I have a dataframe call it dfA,
ID Chronological Label
1 1 None
2 0 ONPEAPLFPH
3 0 JFECJGSQNS
4 1 None
5 1 None
6 0 MGMELTIVTJ
7 1 None
8 1 None
9 1 None
I want to assign a unique_id to the column Chronological such that each consequent repeated values has a "common" unique_id. That is I want the following desired output,
ID Chronological Label unique_id
1 1 None 1
2 0 ONPEAPLFPH 2
3 0 JFECJGSQNS 3
4 1 None 4
5 1 None 4
6 0 MGMELTIVTJ 5
7 1 None 6
8 1 None 6
9 1 None 6
I tried using a non-vectorized solution using for-loop but it is really slow,
starting_index = 0
unique_id = 1
dfs = []
for cL in dfA['Label'].unique():
if cL != "None":
current_index = dfA[dfA['Label']==cL].index.values[0]

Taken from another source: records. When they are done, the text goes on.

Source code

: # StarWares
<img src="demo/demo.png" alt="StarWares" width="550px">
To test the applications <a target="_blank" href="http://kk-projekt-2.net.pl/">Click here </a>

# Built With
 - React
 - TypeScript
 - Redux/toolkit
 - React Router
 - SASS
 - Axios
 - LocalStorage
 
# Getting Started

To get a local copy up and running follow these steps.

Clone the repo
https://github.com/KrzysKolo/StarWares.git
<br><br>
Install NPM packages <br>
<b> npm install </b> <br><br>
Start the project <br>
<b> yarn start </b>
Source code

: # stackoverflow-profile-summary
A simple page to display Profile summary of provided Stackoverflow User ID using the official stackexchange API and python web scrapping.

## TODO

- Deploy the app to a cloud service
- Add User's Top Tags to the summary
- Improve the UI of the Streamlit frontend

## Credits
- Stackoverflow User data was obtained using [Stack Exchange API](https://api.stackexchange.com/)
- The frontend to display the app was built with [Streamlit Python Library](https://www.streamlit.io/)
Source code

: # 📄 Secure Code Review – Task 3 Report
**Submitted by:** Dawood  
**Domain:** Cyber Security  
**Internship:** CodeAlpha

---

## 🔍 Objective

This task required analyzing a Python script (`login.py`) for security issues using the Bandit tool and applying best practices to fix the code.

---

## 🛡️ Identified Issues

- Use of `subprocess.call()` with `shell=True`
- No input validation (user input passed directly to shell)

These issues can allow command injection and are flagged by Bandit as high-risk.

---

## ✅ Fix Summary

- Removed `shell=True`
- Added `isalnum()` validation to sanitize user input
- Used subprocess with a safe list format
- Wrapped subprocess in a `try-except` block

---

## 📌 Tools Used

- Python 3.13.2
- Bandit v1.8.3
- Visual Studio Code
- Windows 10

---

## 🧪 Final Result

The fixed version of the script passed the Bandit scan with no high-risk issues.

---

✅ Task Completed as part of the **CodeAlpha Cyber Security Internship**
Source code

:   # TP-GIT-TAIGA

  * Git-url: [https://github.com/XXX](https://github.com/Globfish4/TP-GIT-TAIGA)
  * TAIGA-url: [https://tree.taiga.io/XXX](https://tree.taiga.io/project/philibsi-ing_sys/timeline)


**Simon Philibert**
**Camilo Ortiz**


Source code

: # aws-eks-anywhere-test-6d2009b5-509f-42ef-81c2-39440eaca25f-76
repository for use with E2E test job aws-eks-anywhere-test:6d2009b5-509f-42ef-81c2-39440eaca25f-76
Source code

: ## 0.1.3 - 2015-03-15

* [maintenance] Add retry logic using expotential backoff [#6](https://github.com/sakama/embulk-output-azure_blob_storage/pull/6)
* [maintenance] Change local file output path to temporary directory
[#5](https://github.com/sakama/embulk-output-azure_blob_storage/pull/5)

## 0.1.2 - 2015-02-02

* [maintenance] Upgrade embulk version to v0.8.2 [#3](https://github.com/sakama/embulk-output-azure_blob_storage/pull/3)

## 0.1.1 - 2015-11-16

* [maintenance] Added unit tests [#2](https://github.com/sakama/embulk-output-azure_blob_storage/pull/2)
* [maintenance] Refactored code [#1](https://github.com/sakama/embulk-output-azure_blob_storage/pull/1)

sliced_df = dfA.iloc[starting_index:current_index+1, :]
sliced_df_ = sliced_df.copy()
if len(sliced_df_)>=1:
sliced_df_['unique_id'] = unique_id
starting_index = current_index
unique_id += 1
dfs.append(sliced_df_)
df_concat = pd.concat(dfs, axis=0)
Is there a more efficient way to solve it?